Humpty Dumpty: When I use a word…it means just what I choose it to mean – neither more nor less.

Lewis Carroll, Through the Looking-Glass

Legal reform does not occur in a political vacuum, and yet it is difficult to discern why the government has chosen to legislate in this way, at this time. There was no apparent popular support for the revival of an offence that fell into disuse a century ago, no recent public outrage that might have incited reform, not even a supporting whisper from the religious bodies in Ireland, which have in any case never been less influential than they are in the wake of the Ryan Report on child abuse in religious institutions. Dermot Ahern has been too busy casting himself as Pontius Pilate to provide a convincing rationale for his actions.
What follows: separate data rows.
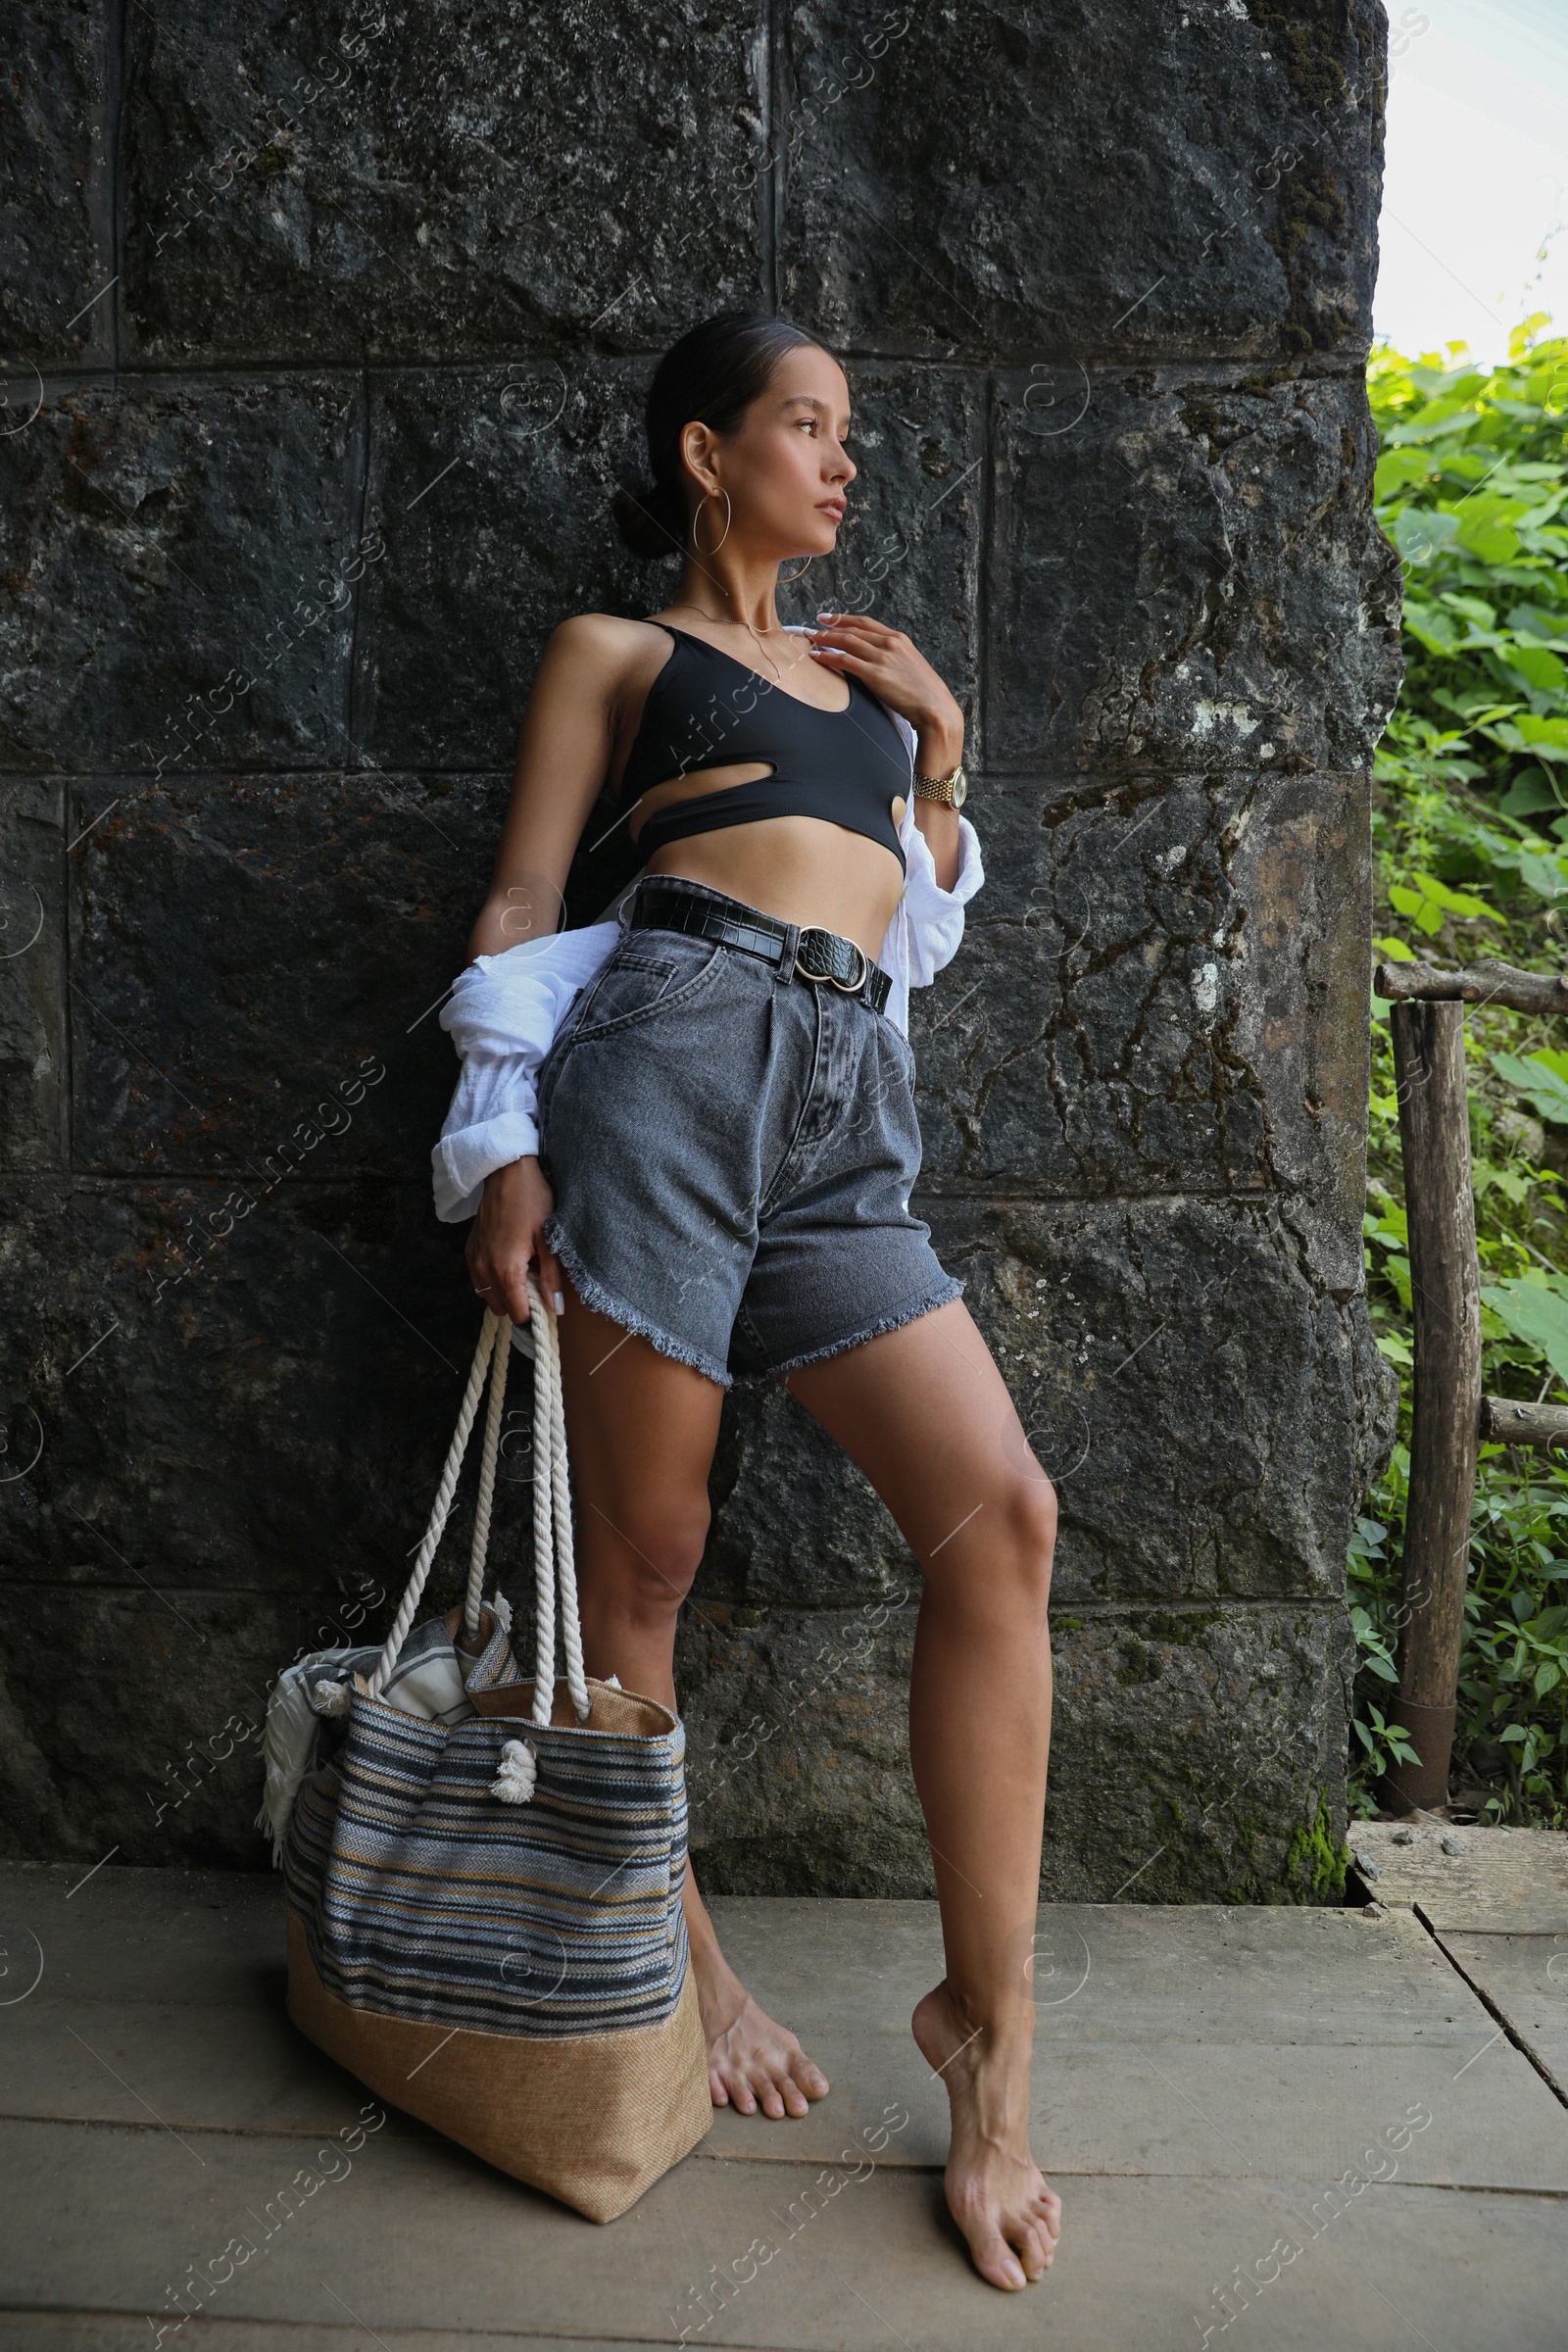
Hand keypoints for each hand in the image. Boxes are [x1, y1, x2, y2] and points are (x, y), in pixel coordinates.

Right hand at [465, 1156, 564, 1324]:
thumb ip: (551, 1277)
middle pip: (501, 1309)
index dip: (534, 1311)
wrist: (506, 1172)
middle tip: (536, 1281)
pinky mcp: (469, 1252)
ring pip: (488, 1296)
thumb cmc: (532, 1200)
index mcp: (505, 1270)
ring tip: (523, 1269)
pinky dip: (494, 1279)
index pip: (518, 1314)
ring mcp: (473, 1261)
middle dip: (519, 1303)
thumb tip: (556, 1308)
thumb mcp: (549, 1239)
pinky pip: (480, 1280)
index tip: (546, 1299)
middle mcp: (484, 1270)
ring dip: (505, 1292)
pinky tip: (509, 1260)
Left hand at [806, 613, 964, 770]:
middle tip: (812, 628)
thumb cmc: (924, 694)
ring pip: (846, 641)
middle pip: (852, 629)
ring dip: (824, 639)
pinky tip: (816, 657)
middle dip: (829, 627)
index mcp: (899, 639)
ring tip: (809, 640)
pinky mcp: (875, 674)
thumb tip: (876, 662)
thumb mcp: (910, 667)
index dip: (844, 618)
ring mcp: (882, 658)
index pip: (866, 622)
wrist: (935, 708)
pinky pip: (845, 660)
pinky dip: (827, 657)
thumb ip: (893, 659)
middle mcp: (890, 643)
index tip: (828, 618)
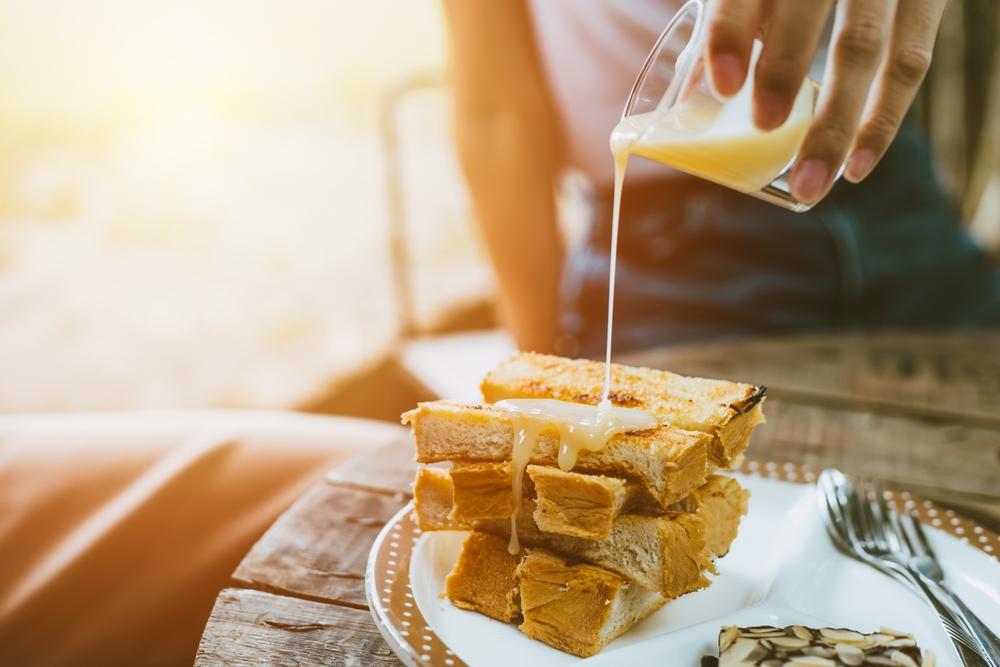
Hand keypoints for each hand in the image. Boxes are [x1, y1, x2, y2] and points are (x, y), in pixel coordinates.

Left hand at [705, 0, 948, 204]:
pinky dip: (882, 121)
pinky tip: (856, 167)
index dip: (732, 32)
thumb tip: (691, 99)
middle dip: (785, 66)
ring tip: (809, 181)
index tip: (723, 86)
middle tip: (764, 125)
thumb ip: (729, 25)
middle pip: (808, 7)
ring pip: (865, 46)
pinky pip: (911, 63)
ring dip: (836, 120)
Perhaps, as some suggest, the prospect of civil partnership legislation has inspired a political attempt to placate the more conservative quarters of the electorate. Perhaps, as others suggest, there was a fear that Dublin buses might soon sprout advertisements declaring ‘there’s probably no God’, as happened in London last January. Perhaps the government even believes its own arguments. Or perhaps decades of enacting legislation that conforms to Catholic teaching has taken its toll. Perhaps there has finally been an irruption of the glorious mysteries in the body politic.
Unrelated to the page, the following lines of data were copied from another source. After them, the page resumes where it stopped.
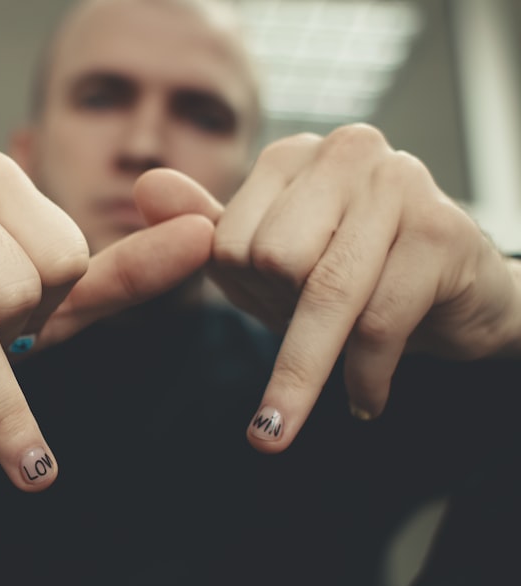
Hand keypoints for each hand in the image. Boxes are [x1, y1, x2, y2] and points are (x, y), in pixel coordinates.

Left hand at [207, 123, 520, 452]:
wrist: (456, 297)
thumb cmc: (348, 275)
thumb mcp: (265, 258)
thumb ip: (206, 229)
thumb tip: (144, 185)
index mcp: (293, 155)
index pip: (227, 241)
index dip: (245, 289)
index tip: (276, 302)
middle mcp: (348, 152)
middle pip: (272, 260)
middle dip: (283, 313)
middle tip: (310, 330)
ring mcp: (401, 184)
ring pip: (325, 293)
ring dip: (307, 372)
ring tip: (291, 417)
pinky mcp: (443, 232)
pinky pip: (378, 324)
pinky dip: (363, 378)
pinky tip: (365, 398)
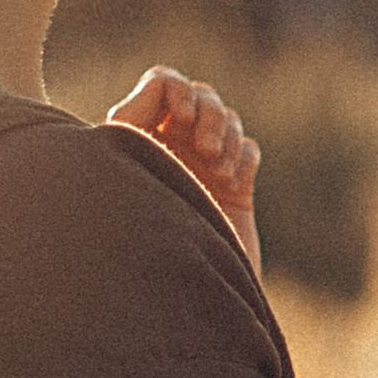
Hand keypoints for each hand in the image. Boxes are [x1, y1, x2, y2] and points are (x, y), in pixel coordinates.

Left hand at [110, 67, 262, 275]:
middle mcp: (168, 146)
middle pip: (200, 94)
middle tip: (206, 151)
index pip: (163, 82)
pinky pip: (249, 149)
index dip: (178, 90)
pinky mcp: (233, 188)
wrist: (180, 295)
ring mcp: (202, 166)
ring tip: (218, 174)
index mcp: (136, 135)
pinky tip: (232, 188)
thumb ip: (135, 125)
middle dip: (209, 115)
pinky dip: (244, 160)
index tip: (181, 118)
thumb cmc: (139, 241)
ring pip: (228, 118)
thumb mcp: (128, 175)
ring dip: (228, 138)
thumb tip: (162, 84)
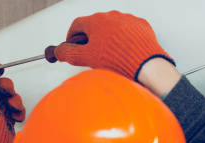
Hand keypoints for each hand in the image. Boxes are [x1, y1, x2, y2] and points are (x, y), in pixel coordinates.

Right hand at [54, 10, 174, 80]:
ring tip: (108, 56)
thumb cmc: (118, 59)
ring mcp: (127, 20)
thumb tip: (59, 51)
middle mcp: (112, 16)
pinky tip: (122, 53)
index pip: (77, 25)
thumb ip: (68, 53)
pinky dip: (123, 40)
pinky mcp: (140, 27)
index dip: (71, 37)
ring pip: (112, 28)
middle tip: (89, 54)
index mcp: (96, 21)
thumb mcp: (85, 58)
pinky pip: (128, 31)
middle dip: (90, 39)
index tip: (71, 45)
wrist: (145, 64)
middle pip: (95, 26)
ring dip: (107, 39)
One thing is certain: the cause of all this confusion is the Constitution. Seventy-two years after its enactment, it can make for difficult reading. But there is a simple key to unlocking the text. Those drafting the document had spent the earlier part of the 1930s busily reducing the last remaining elements of British statehood in Ireland to the status of a legal formula. Following the heroic act of the first Dáil in disregarding the reality of the Palace of Westminster, they continued to ignore various imperial insignia and trappings of state, from the traitorous Victorian letter-boxes to the little man crossing the Phoenix Park in his fancy coach. Similarly, there is no evidence that Bunreacht na hÉireann was ever meant to correspond to any kind of tangible reality. This is the only spirit in which it can now be read. It is unlikely that a band of republicans, Irish or otherwise, would seriously take on all the clapped-out trappings of a theocratic state, as in the truculent demand of Article 44 that ‘that the homage of public worship is due to Almighty God’. They would not grant equality to all citizens before the law, and at the same time implicitly stipulate that women shall not hold paid employment, as in Article 41.2 (‘by her life within the home, woman gives to the State a support without which the common good cannot be achieved. The State shall, therefore, endeavour to ensure that mothers shall not be obliged by economic necessity to engage in labour to the neglect of their duties in the home’). The Constitution casually and repeatedly implies that all holders of public office shall be men, yet when the President – a mother of three – consults her copy of the document she does not find herself suddenly magicked out of existence. It is all a fantasy. To some extent, those responsible for the blasphemy legislation might feel as if they are still acting out a mediocre play scripted back in 1937, all bad hats and fake moustaches. No harm to them, but there are always alternatives. I look on it with nostalgia, I admire its form and buttons, but when I go out around the town I do not wear my granny’s coat.